We usually stay at Rutland Caravan & Camping just outside Greetham (been there three times now). CC affiliated site, I think.

www.rutlandcaravanandcamping.co.uk

The family section can get fairly busy, but the adults only side has plenty of space and its own toilet/shower block. It is alongside RAF Cottesmore, so if the Harriers are in training mode and you like it quiet, the aircraft noise might irritate (no flying during the evening or weekends). It's not walking distance to the reservoir (roughly 7 miles by car/MH or 5 miles by bike).

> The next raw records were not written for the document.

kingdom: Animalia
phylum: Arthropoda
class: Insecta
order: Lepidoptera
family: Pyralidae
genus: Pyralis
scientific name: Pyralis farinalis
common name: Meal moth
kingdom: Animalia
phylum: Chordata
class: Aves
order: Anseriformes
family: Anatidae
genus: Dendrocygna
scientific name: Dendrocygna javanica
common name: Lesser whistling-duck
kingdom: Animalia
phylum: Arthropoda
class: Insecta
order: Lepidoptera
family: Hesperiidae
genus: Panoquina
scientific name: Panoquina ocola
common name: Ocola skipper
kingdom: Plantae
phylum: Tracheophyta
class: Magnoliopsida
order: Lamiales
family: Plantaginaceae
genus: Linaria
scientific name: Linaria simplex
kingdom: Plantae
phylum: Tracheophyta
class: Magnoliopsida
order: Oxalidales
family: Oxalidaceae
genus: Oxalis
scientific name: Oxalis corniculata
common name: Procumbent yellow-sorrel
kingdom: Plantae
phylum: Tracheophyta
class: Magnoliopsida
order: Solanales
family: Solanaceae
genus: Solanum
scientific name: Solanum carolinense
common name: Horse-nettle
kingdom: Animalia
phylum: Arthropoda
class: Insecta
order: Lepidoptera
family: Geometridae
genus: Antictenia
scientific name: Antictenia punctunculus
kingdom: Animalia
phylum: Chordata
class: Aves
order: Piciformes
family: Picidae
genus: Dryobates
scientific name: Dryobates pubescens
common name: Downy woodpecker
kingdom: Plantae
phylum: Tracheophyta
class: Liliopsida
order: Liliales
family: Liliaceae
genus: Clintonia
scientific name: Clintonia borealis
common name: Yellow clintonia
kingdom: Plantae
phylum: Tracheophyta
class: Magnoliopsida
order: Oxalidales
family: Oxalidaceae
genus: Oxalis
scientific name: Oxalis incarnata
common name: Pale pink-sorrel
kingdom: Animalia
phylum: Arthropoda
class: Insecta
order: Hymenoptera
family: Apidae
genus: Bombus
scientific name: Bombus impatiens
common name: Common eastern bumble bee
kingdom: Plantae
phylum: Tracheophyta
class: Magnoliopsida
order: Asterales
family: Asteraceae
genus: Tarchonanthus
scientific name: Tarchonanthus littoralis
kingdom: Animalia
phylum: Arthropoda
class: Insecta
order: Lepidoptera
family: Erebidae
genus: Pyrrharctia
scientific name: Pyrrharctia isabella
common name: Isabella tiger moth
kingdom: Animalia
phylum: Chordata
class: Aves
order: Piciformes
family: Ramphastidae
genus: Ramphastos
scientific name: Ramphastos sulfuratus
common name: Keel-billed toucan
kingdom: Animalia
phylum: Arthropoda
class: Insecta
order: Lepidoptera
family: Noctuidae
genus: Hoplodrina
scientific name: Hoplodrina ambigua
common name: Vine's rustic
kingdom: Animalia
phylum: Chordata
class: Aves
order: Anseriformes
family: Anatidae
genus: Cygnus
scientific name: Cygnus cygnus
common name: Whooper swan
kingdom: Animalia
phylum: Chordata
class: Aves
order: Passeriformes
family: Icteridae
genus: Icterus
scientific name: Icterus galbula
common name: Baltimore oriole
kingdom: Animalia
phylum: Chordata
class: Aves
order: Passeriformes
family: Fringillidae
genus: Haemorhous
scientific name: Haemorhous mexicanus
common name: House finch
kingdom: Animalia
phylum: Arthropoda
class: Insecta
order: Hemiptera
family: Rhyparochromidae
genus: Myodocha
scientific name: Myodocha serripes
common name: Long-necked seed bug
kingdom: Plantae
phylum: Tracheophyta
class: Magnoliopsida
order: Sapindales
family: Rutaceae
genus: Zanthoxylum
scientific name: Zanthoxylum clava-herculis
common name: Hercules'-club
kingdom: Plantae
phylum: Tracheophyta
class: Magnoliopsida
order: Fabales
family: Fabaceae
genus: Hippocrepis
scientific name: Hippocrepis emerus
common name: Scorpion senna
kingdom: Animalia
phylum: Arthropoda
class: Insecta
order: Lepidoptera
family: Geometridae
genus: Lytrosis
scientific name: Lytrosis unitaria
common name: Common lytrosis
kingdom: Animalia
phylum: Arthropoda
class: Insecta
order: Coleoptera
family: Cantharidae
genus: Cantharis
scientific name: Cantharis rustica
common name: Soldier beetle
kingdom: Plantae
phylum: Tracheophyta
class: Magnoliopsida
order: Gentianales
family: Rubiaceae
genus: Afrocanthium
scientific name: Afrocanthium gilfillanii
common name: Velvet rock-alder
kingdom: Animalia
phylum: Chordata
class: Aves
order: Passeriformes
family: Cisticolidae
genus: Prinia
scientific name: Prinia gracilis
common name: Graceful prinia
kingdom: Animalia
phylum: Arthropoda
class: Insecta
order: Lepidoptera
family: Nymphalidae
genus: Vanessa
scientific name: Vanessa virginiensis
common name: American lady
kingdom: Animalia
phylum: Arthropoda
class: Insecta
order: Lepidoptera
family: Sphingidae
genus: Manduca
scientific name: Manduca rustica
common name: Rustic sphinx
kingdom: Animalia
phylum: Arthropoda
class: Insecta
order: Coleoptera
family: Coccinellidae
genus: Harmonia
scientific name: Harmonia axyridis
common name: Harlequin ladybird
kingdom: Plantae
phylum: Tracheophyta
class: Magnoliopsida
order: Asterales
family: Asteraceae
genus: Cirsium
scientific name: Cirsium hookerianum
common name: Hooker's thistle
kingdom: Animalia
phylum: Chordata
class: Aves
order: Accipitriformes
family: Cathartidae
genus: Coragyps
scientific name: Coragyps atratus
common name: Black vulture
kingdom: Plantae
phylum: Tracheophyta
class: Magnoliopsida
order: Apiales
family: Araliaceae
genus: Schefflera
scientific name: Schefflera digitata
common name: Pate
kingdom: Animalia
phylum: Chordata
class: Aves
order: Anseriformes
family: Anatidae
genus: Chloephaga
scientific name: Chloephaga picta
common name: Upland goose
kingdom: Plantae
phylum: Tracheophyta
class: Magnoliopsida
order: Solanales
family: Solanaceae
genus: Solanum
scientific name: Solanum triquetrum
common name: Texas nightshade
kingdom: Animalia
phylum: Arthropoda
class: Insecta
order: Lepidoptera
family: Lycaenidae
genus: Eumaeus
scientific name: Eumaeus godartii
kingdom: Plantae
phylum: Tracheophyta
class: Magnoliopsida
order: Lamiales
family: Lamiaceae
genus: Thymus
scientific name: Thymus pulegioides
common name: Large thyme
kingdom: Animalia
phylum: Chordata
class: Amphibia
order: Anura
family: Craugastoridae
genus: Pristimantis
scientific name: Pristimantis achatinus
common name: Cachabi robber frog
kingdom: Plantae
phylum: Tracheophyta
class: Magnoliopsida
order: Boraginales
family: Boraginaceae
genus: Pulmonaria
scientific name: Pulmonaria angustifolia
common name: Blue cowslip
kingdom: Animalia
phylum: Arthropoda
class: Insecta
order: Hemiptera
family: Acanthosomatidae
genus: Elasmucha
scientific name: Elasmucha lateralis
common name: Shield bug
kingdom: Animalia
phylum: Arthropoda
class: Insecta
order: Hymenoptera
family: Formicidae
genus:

Very nice pub in Greetham (the Plough (I think). Excellent food. Easy walk along a path from the site directly into the village - 5 minutes (going). There is another pub (Wheatsheaf) but I've not been there (yet).

Mike


----------



## ThursdaysChild

Yep ! That's the one. Lovely old church as you walk down the lane to the village and we too have been to one or other of the pubs.

TC


----------



## camper69

*Re: rutland*



owl129 said:


> Hi
> many thanks for the info. I don't suppose you went to a camp site in the area?
> 
> paul


There here www.rutlandwatercampsite.co.uk £7 per night right on the cycle track round the water

Derek


----------



## Rapide561

*Barnsdale*

For those into gardening, Geoff Hamilton's Barnsdale is close by.

http://www.barnsdalegardens.co.uk/

Russell


----------



## PAT4NEIL

You could try Bisbrooke Hall, near the village of Glaston 2miles from Uppingham. Not on the lake itself, I would say at least 5 miles from, but apparently there is a way of cycling there at that route is 3miles.

You will find it under Caravan Club CL or Camping and Caravan Club.

Chemical point and water, and yeah some sheep, nice surrounding though, nice pub within walking distance, and the rate was cheapish.

Pat


----------



## mandyandandy

Go into C&CC Out and About section, I can guarantee there will be a Rally at Lyndon Top :lol: :lol: 

This is one of the DA's favourite haunts and one of them runs a THS there during the summer, I know South Lincs DA are there over August BH. 

Just a short walk (down hill) to waters edge. 

Mandy


----------



## RedSonja

One of the DA's has a rally there this weekend (sorry cant remember which one) You can camp there at any time I believe
Lakeland Estates

Sonja


----------